Question
Goshford Company produces a single product and has capacity to produce 100,000 units per month. Costs to produce its current sales of 80,000 units follow.
Goshford Company produces a single product and has capacity to produce 100,000 units per month. Costs to produce its current sales of 80,000 units follow. The regular selling price of the product is $100 per unit. Management is approached by a new customer who wants to purchase 20,000 units of the product for $75 per unit. If the order is accepted, there will be no additional fixed manufacturing overhead and no addi-tional fixed selling and administrative expenses. The customer is not in the company's regular selling territory, so there will be a $5 per unit shipping expense in addition to the regular variable selling and administrative expenses.

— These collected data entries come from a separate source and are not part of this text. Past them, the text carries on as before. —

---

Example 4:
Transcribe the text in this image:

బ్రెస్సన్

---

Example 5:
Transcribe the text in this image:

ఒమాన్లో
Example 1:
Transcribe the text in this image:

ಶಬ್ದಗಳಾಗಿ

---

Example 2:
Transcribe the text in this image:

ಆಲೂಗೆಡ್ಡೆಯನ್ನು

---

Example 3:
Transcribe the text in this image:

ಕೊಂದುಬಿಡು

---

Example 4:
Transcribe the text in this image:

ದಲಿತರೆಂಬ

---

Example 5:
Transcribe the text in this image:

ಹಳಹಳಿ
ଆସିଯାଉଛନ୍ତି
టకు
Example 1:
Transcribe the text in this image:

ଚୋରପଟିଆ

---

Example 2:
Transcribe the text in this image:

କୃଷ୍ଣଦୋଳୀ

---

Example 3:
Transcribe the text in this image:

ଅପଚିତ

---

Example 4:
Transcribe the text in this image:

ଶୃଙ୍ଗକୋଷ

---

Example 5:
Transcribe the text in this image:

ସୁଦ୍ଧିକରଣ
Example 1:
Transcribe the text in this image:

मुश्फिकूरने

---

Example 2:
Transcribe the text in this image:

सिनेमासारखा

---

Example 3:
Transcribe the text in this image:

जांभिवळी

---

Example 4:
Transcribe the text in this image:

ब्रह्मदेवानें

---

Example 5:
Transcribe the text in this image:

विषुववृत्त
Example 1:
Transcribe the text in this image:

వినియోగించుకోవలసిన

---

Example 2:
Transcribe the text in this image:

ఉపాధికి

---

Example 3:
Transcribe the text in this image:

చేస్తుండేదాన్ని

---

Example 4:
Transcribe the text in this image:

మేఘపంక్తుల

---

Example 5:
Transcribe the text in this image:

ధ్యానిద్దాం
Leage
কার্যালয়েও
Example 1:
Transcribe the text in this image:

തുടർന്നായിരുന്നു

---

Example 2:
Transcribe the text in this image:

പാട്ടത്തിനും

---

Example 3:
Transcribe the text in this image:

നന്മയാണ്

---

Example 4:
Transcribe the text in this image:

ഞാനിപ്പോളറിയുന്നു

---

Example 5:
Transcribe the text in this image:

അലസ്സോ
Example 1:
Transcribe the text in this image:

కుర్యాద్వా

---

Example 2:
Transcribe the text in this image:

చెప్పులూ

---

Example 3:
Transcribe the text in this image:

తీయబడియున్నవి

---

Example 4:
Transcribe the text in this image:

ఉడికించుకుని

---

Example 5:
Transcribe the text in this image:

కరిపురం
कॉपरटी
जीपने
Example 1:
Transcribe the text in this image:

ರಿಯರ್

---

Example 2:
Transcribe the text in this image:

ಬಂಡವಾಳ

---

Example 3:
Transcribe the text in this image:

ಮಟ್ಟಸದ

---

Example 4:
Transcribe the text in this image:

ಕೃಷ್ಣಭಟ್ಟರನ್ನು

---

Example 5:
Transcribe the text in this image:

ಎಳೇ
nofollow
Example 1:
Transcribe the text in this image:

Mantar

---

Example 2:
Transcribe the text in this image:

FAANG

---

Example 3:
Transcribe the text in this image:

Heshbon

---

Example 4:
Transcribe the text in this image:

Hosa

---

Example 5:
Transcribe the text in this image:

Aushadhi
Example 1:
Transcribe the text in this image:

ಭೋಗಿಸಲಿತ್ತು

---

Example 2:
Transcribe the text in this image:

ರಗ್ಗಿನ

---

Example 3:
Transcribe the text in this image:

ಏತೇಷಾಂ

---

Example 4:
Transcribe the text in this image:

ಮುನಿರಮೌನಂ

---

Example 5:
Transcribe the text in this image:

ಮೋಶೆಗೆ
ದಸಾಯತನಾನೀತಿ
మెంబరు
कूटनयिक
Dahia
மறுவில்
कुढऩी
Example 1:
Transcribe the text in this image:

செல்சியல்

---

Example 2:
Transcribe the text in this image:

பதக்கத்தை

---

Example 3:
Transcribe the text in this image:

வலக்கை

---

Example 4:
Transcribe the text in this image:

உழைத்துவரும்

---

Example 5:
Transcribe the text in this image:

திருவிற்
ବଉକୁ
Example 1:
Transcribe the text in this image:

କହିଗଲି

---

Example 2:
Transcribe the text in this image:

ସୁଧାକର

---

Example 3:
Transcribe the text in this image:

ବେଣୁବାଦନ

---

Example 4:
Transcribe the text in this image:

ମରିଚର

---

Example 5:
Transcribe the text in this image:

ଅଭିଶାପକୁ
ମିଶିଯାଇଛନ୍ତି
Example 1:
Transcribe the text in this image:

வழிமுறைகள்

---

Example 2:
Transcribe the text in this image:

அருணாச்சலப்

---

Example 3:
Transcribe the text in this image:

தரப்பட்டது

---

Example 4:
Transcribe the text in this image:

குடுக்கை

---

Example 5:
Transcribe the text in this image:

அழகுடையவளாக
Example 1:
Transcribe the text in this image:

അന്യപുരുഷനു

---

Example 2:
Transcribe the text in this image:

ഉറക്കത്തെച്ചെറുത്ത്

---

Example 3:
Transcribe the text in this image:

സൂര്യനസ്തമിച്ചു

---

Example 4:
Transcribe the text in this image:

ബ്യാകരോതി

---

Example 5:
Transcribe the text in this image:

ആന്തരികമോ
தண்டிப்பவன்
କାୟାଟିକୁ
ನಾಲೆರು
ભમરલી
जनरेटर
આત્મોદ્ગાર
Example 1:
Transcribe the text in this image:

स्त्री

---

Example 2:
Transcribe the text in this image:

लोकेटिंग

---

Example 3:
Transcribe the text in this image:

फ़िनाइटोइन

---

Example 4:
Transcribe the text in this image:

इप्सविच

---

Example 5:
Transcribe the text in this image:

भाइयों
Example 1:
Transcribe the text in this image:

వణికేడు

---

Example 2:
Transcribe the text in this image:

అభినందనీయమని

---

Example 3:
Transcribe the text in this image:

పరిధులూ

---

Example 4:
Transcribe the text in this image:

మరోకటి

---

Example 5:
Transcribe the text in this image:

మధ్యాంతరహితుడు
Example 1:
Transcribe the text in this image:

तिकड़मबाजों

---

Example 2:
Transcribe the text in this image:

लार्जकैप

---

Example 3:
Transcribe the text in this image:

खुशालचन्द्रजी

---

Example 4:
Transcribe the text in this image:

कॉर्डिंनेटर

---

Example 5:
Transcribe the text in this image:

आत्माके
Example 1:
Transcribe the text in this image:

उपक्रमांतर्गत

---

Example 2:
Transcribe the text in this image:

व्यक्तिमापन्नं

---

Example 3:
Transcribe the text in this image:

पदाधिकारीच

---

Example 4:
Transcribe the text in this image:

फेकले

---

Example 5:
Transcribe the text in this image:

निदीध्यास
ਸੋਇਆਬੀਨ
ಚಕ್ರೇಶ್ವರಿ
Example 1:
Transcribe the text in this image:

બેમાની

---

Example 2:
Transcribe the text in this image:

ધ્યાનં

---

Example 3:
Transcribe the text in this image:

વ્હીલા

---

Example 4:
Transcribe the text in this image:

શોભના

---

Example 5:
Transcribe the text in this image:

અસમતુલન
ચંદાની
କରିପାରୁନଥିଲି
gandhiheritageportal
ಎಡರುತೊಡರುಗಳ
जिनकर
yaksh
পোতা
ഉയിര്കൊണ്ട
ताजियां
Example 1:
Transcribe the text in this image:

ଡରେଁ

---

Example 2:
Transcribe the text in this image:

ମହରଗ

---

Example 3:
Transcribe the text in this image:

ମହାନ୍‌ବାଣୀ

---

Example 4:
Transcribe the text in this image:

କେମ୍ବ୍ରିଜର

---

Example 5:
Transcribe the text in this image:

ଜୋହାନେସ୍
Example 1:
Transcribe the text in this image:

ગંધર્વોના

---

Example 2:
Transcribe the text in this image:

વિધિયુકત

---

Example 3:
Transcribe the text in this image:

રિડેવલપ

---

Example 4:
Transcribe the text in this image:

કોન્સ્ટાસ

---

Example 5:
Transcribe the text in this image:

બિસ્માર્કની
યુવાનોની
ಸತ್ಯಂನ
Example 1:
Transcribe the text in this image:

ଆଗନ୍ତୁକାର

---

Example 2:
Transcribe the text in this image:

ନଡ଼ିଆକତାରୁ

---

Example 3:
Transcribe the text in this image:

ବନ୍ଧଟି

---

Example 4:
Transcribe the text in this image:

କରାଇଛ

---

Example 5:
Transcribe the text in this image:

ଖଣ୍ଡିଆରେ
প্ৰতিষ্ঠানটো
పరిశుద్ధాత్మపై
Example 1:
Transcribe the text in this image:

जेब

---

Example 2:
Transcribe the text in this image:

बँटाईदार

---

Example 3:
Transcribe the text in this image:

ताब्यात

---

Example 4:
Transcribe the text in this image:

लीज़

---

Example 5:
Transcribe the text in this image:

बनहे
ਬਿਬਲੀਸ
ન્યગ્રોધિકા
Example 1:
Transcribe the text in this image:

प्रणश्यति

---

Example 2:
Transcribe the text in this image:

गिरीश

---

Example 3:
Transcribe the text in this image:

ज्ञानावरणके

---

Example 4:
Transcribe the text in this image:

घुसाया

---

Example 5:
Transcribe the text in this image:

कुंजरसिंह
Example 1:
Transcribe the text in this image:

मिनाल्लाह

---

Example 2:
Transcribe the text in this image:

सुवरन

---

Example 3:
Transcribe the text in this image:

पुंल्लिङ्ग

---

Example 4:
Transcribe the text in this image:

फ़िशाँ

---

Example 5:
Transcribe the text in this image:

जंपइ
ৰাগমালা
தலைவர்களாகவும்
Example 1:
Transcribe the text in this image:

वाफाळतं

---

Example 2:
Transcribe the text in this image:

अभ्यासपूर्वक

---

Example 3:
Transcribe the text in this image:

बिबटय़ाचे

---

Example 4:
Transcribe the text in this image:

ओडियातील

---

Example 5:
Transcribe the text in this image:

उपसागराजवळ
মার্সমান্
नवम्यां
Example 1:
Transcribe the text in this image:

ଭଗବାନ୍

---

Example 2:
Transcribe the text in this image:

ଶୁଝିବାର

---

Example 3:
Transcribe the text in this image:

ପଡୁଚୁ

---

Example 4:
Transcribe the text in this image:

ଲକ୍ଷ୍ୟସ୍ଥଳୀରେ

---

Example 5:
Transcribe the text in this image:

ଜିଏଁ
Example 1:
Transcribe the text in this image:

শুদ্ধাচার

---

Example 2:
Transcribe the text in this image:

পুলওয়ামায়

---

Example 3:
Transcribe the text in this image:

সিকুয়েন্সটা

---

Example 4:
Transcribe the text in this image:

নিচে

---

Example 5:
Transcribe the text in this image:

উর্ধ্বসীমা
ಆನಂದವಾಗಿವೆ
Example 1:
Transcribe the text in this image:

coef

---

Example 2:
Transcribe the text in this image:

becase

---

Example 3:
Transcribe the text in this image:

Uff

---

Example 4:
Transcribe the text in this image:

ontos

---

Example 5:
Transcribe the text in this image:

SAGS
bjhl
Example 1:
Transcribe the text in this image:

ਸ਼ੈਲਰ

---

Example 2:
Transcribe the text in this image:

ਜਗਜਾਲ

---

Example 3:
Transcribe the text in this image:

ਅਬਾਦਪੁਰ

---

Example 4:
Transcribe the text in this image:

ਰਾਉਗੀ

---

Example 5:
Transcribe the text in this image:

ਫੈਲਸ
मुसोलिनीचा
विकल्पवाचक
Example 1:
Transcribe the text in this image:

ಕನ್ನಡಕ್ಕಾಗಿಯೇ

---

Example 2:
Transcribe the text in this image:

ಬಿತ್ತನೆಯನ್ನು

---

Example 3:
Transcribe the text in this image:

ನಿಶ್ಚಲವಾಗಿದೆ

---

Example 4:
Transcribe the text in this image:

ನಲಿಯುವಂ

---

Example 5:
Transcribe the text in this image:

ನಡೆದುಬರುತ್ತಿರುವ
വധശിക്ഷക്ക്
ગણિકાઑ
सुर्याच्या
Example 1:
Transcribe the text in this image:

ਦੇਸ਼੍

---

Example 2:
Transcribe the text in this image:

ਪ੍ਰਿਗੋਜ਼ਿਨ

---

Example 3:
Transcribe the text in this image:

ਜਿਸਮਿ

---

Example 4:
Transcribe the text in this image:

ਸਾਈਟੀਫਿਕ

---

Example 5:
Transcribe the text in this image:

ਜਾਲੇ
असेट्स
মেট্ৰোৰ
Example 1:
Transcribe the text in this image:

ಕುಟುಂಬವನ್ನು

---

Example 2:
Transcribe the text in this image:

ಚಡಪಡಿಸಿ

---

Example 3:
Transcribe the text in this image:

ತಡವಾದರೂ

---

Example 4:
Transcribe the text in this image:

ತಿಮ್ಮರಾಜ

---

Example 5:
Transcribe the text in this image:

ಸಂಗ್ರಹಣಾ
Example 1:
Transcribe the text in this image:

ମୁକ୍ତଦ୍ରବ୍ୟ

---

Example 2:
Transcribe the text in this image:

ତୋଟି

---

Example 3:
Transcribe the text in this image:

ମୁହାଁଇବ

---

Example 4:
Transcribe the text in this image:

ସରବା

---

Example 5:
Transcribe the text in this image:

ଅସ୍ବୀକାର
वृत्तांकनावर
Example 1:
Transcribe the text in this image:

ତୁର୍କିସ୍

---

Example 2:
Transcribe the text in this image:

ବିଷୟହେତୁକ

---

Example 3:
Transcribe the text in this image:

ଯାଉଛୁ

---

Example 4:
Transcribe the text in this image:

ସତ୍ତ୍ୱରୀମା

Direct materials ............. (per unit) $12.50 ........... (costs at 80,000 units) $1,000,000
Direct labor .................................... 15.00 .................................................. 1,200,000
Variable manufacturing overhead .. 10.00 .................................................. 800,000
Fixed manufacturing overhead ....... 17.50 ................................................. 1,400,000
Variable selling/admin expenses ..... 14.00 ................................................ 1,120,000
Fixed selling/admin expenses .......... 13.00 ................................................ 1,040,000
Totals ............................................... $82.00 ............................................... $6,560,000
Should management accept or reject the new business? Please explain how you got to this conclusion / what the effect on net income would be.